### PROBLEM DESCRIPTION:
Leave out the pictures and reproduce all of the data exactly.

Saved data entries
★ ★ ★ ★ ★
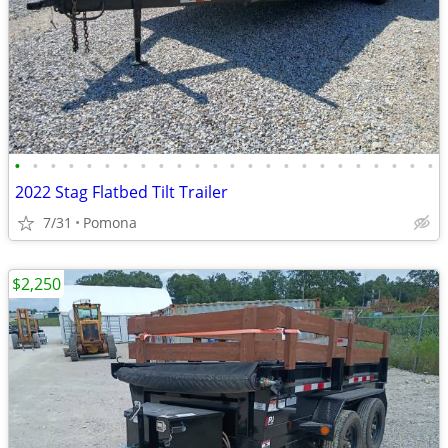
•
•
•
•
•
•
•
•
•
•
•
•
•
•
•
•
•
•
•
•
•
•
•
•
2022 Stag Flatbed Tilt Trailer
7/31
Pomona
$2,250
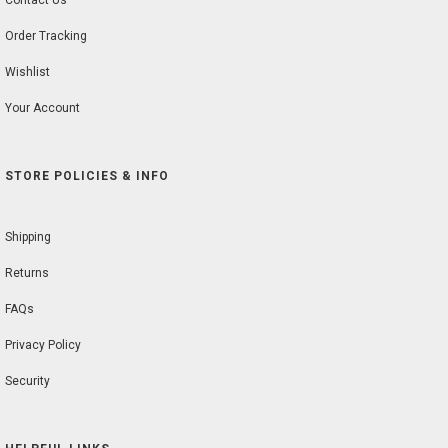
Contact Us
Order Tracking
Wishlist
Your Account
STORE POLICIES & INFO
Shipping
Returns
FAQs
Privacy Policy
Security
★ ★ ★ ★ ★
### WRITTEN ANSWER:
•
•
•
•
•
•
•
•
•
•
•
•
•
•
•
•
•
•
•
•
•
•
•
•
2022 Stag Flatbed Tilt Trailer
7/31
Pomona
$2,250
Contact Us
Order Tracking
Wishlist
Your Account
STORE POLICIES & INFO
Shipping
Returns
FAQs
Privacy Policy
Security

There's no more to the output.